The Austin Chronicle

https://www.austinchronicle.com/daily/news/2019-02-15/rosies-law-takes-bold-stand-for-choice-womens-health/

"Rosie's Law" Takes Bold Stand for Choice, Women's Health

By Mary Tuma, February 15, 2019, 3:45pm, Newsdesk

Surrounded by roses in the Capitol press room Thursday, Feb. 14, Rep. Sheryl Cole, D-Austin, flanked by pro-choice advocates, paid homage with "Rosie’s Law" to a Texan who died after being denied access to abortion care. The freshman rep’s bold House Bill 895 would expand abortion care for women enrolled in the state’s Medicaid program.

As it stands, Medicaid doesn’t cover the cost of abortion in Texas due to the federal 1976 Hyde Amendment, except in narrow circumstances including rape or incest. Seen as a rebuke to the Roe v Wade ruling, the Hyde Amendment applies in the 34 states (plus D.C.) that have not created their own programs to fund abortion care for Medicaid-eligible patients, according to the Guttmacher Institute.
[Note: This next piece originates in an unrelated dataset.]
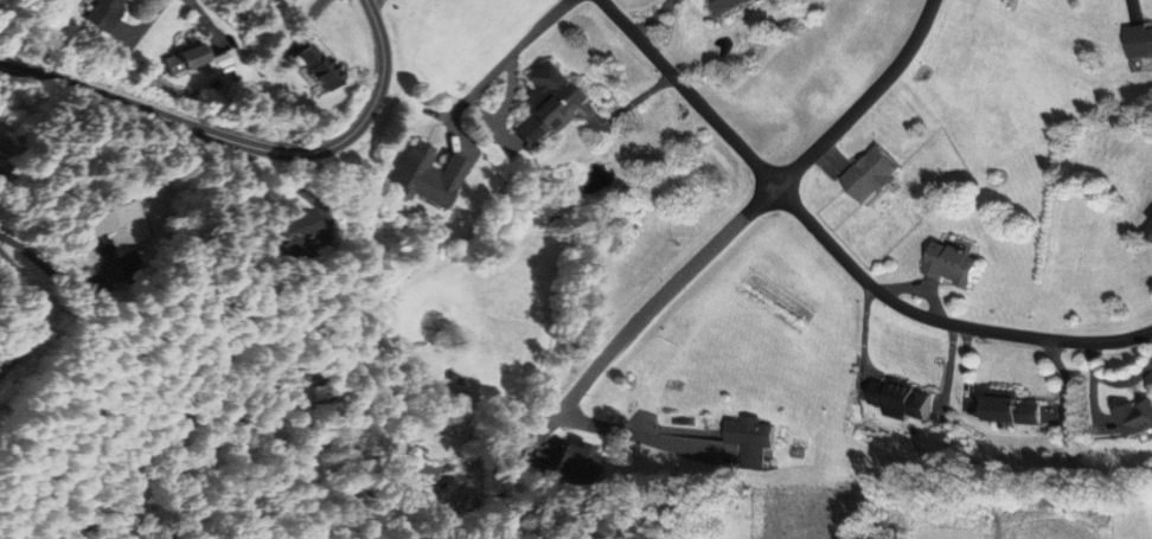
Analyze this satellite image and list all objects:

Cole’s bill would create that kind of state-level workaround, with the Texas Health and Human Services Commission funding the procedure for Medicaid enrollees.

“It is a shameful disgrace that the poorest Texans continue to suffer and be denied access to abortion care because of senseless policies,” said Rockie Gonzalez, board chair of the Frontera Fund, an abortion assistance organization.
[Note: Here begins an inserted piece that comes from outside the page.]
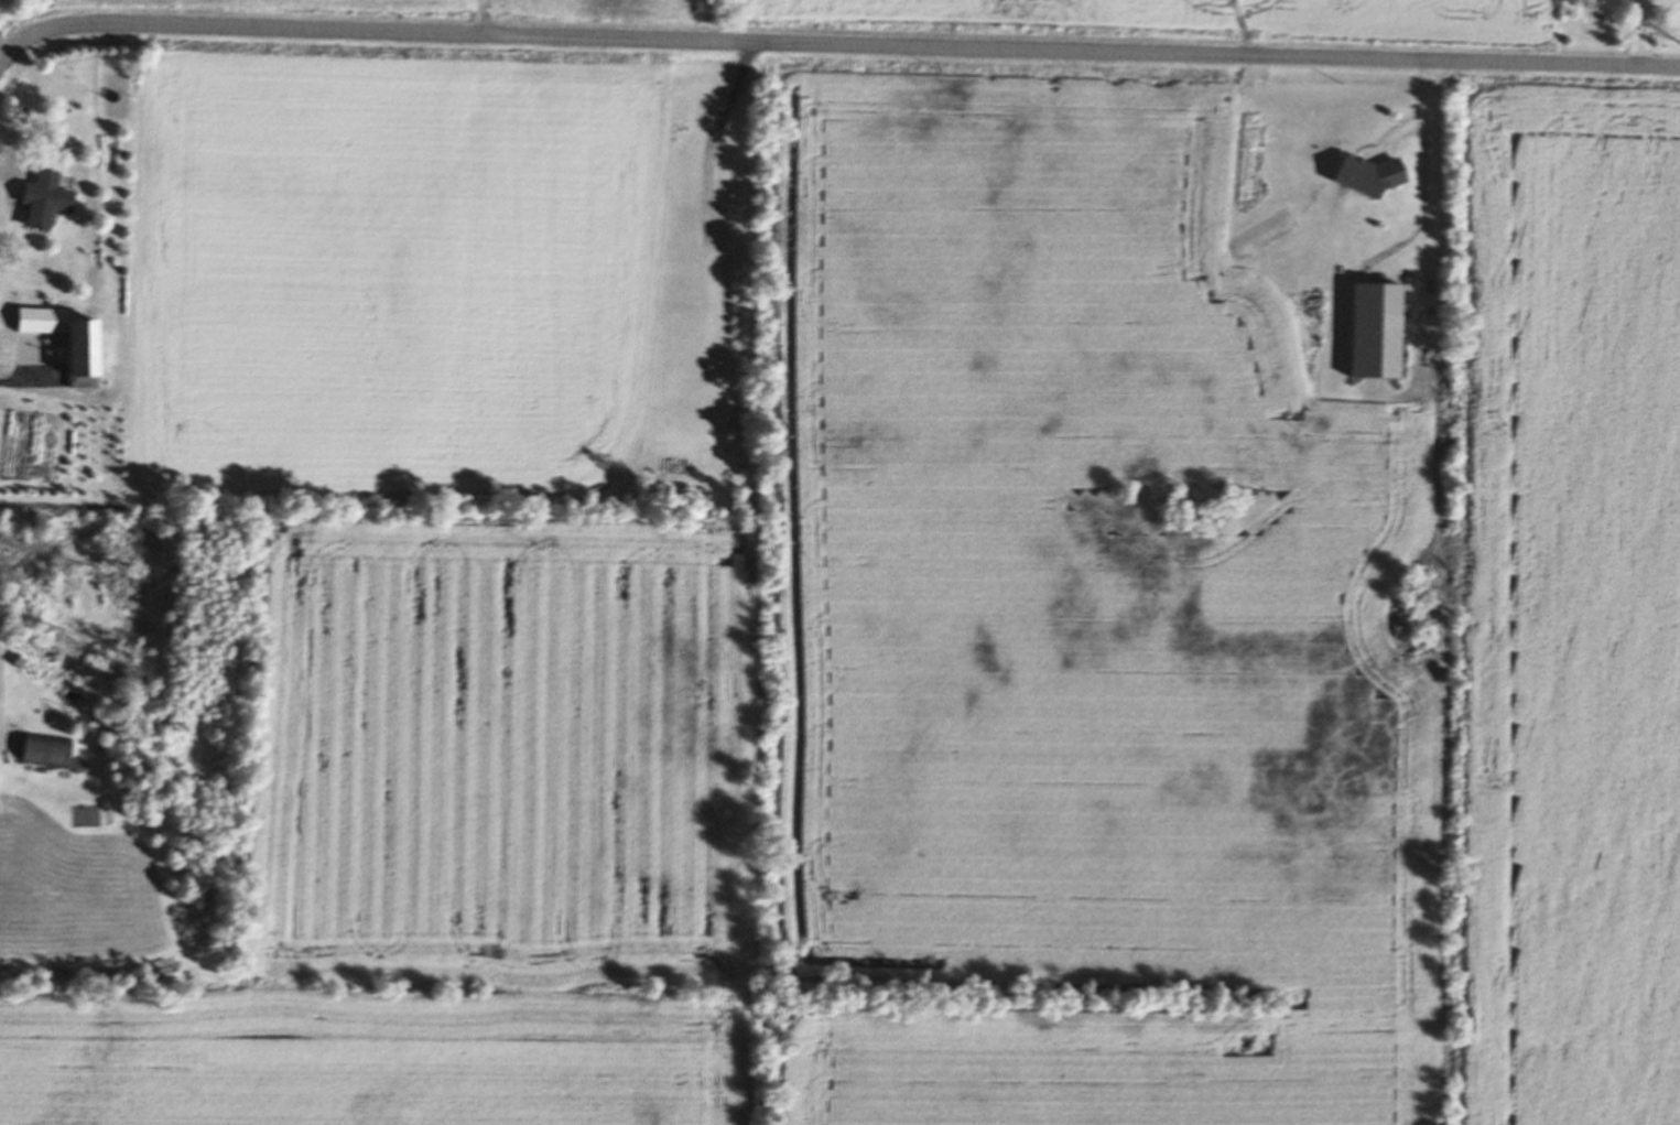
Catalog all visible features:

The legislation is named after Rosie Jimenez, a 27-year-old Chicana single mother from McAllen who was denied abortion care because of the Hyde Amendment, as detailed in a 2015 Texas Observer story. Jimenez, a working-class student, couldn’t afford to pay for care out-of-pocket and was driven to undergo an illegal abortion in 1977. She died following a related infection, the first woman to die from an unsafe back alley abortion after Hyde.

The Austin City Council, on which Cole formerly served as the city’s mayor pro tem, drew attention to Rosie’s story in October by passing Rosie’s Resolution, which calls for a repeal of public and private insurance coverage bans on abortion care, including the Hyde Amendment; Austin was the first city in Texas to do so. “Rosie should still be here with us today,” said Erika Galindo with the Lilith Fund for Reproductive Equity. “We cannot lose any more people because they can’t afford their abortion care.”

While Cole is hoping to expand Medicaid access for abortion care, the state of Texas has continued its legal fight to oust Planned Parenthood as a Medicaid provider for preventative women’s health services, part of the ongoing fallout from the discredited ‘sting’ videos of PP selling fetal tissue for profit, staged in 2015 by the anti-choice group Center for Medical Progress. The full 5th Circuit Court of Appeals plans to hear the case in mid-May. In 2017 Texas passed a law barring abortion coverage from private, state-offered, and Affordable Care Act insurance plans, with an exception for a narrowly defined “medical emergency” but not for rape, incest, or fetal abnormalities.

Like most pro-choice measures, Cole’s bill faces an uphill battle, but she remains determined. “Every person regardless of race, income, or minority status should come together to support family values, including the right to have or not have a child, and that decision should not result in death,” Cole told the Chronicle. “It’s important for women’s reproductive rights to be funded by Medicaid, and it would be on parity with the fact vasectomies are covered under Medicaid.”